-- Opening Marker --
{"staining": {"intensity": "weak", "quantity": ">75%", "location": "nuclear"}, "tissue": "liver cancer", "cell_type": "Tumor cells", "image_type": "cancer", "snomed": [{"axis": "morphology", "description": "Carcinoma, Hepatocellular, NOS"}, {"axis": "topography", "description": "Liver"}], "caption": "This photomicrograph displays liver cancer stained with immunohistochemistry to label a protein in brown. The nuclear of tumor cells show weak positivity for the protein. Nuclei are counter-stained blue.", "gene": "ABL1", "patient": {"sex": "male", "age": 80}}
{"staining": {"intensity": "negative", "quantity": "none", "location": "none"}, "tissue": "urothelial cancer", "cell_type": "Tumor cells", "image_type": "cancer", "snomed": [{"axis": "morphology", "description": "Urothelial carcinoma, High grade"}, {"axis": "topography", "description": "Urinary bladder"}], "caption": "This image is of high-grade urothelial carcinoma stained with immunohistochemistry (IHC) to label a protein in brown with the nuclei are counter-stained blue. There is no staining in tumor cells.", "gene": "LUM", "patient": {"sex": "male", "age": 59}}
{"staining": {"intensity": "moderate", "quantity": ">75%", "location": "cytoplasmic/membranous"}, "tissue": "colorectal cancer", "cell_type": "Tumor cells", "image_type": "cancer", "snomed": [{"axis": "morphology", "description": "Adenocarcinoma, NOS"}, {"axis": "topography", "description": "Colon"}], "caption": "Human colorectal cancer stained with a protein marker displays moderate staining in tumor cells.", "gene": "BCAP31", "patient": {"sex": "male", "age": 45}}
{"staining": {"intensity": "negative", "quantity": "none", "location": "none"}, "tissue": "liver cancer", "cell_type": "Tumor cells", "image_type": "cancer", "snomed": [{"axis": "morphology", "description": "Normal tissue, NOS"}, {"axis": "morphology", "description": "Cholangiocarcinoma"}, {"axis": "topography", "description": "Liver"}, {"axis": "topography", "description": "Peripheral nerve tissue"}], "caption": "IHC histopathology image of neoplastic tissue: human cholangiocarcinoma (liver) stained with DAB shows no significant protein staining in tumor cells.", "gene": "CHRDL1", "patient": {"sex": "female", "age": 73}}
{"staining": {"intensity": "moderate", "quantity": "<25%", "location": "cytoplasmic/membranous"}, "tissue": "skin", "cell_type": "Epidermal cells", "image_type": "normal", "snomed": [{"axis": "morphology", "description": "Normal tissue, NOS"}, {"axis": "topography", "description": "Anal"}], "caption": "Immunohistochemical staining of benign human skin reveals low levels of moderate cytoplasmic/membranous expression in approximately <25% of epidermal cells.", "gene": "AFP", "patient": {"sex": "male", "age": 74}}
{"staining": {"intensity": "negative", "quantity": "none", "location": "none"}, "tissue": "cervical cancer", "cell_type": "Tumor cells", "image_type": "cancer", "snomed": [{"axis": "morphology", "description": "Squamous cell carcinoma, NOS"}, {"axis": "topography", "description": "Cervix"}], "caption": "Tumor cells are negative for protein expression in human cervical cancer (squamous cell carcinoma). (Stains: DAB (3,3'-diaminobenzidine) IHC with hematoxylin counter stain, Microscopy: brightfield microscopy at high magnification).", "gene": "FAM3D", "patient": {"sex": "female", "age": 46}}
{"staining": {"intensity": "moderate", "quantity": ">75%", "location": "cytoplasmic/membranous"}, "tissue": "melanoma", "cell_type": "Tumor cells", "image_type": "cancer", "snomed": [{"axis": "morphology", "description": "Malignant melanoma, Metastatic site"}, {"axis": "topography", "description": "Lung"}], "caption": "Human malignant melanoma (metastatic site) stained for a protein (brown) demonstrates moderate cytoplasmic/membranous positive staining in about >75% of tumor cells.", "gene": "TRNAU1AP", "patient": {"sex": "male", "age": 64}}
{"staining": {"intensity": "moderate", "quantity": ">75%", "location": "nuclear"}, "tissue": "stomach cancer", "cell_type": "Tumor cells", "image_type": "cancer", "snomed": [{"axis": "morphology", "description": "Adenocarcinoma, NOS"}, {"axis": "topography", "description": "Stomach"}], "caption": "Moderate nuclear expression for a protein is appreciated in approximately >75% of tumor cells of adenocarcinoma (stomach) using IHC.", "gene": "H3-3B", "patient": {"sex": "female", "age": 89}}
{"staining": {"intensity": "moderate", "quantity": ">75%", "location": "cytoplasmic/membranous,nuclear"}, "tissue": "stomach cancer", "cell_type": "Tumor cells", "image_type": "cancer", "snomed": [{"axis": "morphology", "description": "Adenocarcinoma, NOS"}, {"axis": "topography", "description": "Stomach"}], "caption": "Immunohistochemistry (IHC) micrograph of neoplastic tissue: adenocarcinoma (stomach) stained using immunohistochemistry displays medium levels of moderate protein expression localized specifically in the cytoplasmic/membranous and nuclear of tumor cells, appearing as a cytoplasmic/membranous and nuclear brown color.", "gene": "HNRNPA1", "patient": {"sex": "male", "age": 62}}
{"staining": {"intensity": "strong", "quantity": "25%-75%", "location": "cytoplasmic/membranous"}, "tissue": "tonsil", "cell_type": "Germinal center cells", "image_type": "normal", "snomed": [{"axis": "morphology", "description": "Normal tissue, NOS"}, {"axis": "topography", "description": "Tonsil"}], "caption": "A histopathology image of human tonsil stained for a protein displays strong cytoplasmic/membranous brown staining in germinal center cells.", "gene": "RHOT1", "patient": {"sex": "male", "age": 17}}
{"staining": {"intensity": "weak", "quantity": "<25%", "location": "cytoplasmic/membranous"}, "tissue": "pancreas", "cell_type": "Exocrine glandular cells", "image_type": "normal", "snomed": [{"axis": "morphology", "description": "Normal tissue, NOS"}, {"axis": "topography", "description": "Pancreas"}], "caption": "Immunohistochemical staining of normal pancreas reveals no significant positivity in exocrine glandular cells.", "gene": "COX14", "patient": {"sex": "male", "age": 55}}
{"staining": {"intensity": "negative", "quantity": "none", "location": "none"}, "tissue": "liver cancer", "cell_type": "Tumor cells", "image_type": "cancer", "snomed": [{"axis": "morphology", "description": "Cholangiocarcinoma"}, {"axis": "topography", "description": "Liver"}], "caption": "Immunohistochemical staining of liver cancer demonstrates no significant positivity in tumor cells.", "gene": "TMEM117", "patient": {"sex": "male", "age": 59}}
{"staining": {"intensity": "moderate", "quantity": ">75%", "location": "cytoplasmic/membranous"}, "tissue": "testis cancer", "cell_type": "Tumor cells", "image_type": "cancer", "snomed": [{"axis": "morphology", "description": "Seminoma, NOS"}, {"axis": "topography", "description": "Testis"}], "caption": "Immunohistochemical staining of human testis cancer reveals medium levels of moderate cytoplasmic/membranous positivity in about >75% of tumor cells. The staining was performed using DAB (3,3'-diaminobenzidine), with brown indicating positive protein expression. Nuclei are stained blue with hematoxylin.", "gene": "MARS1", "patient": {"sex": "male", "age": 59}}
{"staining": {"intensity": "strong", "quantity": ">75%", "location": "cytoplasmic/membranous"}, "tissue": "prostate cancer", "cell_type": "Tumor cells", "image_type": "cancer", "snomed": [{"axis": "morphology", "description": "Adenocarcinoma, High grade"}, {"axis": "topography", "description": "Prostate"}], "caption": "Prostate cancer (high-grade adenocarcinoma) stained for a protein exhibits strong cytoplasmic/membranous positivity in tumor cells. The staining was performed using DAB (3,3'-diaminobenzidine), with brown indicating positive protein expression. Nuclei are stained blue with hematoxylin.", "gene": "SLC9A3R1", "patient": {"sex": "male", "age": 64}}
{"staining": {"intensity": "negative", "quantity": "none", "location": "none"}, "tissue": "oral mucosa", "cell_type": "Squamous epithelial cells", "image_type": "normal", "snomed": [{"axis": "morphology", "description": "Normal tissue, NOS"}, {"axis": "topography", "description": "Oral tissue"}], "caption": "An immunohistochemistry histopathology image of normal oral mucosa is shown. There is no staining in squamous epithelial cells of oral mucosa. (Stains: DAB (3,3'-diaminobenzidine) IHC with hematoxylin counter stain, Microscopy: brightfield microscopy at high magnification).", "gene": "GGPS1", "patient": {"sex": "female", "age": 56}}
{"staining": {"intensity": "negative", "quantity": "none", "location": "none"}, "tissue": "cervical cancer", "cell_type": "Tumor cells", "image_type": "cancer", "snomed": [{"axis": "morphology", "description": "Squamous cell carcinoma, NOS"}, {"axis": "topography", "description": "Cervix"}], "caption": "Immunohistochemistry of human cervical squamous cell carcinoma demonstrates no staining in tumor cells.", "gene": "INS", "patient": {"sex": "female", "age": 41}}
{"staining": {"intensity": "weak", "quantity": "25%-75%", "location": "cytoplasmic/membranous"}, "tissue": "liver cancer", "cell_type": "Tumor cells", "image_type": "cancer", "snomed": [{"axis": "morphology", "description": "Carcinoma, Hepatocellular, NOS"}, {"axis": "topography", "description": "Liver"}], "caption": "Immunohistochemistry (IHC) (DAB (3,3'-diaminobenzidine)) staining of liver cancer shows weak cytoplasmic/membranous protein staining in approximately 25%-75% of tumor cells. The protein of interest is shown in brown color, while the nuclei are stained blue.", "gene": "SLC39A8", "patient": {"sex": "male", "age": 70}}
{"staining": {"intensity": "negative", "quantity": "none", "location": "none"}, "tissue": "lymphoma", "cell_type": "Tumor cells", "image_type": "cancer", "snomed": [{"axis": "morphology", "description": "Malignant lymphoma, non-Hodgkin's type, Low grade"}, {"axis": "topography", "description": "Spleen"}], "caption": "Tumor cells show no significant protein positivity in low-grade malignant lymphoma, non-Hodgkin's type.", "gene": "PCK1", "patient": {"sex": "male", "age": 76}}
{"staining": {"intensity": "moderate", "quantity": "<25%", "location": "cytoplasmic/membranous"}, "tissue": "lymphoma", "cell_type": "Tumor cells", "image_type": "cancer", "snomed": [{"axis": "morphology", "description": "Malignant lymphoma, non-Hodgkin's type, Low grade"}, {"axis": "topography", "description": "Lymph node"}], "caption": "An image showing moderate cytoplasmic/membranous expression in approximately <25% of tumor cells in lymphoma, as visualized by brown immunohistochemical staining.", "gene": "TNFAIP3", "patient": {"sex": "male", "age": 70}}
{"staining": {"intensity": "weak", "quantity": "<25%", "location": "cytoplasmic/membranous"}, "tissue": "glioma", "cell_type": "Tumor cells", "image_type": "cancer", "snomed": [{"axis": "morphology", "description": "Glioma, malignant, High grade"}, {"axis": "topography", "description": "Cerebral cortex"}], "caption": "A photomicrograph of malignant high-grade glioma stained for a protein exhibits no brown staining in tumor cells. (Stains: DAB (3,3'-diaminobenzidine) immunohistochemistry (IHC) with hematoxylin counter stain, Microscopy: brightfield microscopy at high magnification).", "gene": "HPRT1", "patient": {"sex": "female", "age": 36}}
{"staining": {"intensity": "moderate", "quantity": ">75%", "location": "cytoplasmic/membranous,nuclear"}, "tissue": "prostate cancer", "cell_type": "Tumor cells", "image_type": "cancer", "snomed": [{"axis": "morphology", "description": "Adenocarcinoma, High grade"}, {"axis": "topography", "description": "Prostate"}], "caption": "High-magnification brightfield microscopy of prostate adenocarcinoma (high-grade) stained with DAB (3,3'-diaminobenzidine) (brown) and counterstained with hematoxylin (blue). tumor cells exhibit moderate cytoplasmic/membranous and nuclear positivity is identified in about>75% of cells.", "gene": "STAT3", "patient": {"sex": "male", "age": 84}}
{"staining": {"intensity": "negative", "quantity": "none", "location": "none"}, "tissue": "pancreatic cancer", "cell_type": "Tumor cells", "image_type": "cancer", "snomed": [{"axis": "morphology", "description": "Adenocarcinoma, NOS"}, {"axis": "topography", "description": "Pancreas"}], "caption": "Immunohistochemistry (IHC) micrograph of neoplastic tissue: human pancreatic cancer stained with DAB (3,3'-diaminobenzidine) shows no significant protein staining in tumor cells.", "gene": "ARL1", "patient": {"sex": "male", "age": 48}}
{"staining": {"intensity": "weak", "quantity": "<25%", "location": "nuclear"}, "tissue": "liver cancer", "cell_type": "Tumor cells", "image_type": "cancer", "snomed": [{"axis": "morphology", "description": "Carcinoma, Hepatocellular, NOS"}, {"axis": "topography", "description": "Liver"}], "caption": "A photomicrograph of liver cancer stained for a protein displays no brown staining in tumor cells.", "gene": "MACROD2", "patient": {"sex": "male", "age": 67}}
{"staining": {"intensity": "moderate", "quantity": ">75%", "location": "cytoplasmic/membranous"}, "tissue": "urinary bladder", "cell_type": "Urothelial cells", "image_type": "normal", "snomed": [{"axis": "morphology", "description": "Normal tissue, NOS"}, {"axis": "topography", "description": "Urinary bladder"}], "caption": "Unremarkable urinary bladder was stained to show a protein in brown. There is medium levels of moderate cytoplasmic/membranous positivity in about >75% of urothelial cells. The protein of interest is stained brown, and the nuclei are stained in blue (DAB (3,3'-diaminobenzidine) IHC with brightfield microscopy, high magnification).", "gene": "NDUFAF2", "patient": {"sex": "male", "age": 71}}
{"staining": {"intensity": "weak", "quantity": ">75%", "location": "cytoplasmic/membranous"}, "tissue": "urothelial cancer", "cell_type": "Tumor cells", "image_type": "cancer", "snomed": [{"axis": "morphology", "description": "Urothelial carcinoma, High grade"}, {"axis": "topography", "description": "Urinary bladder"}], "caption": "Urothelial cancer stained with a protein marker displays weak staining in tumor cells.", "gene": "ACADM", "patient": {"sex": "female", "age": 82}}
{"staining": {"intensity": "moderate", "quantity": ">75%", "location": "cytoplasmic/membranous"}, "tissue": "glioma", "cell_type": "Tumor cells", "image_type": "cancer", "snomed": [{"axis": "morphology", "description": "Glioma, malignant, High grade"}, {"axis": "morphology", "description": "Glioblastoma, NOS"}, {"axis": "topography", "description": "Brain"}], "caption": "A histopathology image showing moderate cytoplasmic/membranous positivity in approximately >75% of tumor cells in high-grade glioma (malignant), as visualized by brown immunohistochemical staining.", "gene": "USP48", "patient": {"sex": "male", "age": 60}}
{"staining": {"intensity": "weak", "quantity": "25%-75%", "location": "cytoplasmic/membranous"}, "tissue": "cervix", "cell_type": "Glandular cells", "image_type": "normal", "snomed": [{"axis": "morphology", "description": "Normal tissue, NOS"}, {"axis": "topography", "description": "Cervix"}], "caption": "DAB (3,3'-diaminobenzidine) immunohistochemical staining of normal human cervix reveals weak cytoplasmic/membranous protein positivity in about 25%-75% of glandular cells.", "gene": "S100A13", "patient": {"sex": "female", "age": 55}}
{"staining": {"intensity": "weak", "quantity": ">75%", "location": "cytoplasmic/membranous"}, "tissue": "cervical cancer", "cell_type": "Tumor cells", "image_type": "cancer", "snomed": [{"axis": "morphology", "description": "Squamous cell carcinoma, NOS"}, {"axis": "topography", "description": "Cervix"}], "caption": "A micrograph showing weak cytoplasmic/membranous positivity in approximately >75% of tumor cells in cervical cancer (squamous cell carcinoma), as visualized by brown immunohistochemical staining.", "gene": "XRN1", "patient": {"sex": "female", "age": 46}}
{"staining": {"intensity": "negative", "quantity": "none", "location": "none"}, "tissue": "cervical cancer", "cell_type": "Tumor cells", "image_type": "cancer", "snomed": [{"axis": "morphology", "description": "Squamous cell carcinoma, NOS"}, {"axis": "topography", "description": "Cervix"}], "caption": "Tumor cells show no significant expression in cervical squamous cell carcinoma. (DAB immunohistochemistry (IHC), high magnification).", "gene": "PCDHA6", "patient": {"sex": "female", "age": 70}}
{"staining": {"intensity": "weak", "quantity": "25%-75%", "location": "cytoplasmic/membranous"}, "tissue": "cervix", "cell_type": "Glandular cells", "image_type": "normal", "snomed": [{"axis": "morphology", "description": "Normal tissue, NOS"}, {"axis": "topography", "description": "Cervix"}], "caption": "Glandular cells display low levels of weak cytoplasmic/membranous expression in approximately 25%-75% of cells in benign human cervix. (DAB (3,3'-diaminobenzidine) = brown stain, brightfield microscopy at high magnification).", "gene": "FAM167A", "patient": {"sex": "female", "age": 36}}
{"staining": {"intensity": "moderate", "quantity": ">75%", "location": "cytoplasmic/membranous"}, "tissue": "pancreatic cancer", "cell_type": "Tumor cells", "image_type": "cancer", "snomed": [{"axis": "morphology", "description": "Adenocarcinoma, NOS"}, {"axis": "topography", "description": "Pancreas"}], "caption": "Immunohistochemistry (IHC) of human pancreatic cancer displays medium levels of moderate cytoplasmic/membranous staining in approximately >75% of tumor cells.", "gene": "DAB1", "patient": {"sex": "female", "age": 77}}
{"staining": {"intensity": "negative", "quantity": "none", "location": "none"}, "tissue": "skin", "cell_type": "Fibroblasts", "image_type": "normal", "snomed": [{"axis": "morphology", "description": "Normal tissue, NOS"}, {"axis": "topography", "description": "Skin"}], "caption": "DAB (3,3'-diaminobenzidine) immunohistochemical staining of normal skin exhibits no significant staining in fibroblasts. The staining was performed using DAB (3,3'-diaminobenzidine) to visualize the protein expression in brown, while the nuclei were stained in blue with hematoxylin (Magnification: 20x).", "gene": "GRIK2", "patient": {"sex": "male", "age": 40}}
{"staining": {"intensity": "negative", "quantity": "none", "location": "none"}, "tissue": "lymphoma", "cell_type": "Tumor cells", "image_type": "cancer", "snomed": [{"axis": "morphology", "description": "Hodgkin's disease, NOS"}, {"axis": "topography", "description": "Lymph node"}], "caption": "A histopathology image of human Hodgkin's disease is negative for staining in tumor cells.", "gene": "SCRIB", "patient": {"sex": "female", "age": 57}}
-- Closing Marker --
## Exercise prompt:
When the line with "urinary bladder was" is reached in the data above, start copying there, and copy each line exactly until the line with "marker displays weak" has been copied; copy nothing else.

## Response area:
{"staining": {"intensity": "moderate", "quantity": ">75%", "location": "cytoplasmic/membranous"}, "tissue": "urinary bladder", "cell_type": "Urothelial cells", "image_type": "normal", "snomed": [{"axis": "morphology", "description": "Normal tissue, NOS"}, {"axis": "topography", "description": "Urinary bladder"}], "caption": "Unremarkable urinary bladder was stained to show a protein in brown. There is medium levels of moderate cytoplasmic/membranous positivity in about >75% of urothelial cells. The protein of interest is stained brown, and the nuclei are stained in blue (DAB (3,3'-diaminobenzidine) IHC with brightfield microscopy, high magnification).", "gene": "NDUFAF2", "patient": {"sex": "male", "age": 71}}
{"staining": {"intensity": "weak", "quantity": ">75%", "location": "cytoplasmic/membranous"}, "tissue": "urothelial cancer", "cell_type": "Tumor cells", "image_type": "cancer", "snomed": [{"axis": "morphology", "description": "Urothelial carcinoma, High grade"}, {"axis": "topography", "description": "Urinary bladder"}], "caption": "Urothelial cancer stained with a protein marker displays weak staining in tumor cells.", "gene": "ACADM", "patient": {"sex": "female", "age": 82}}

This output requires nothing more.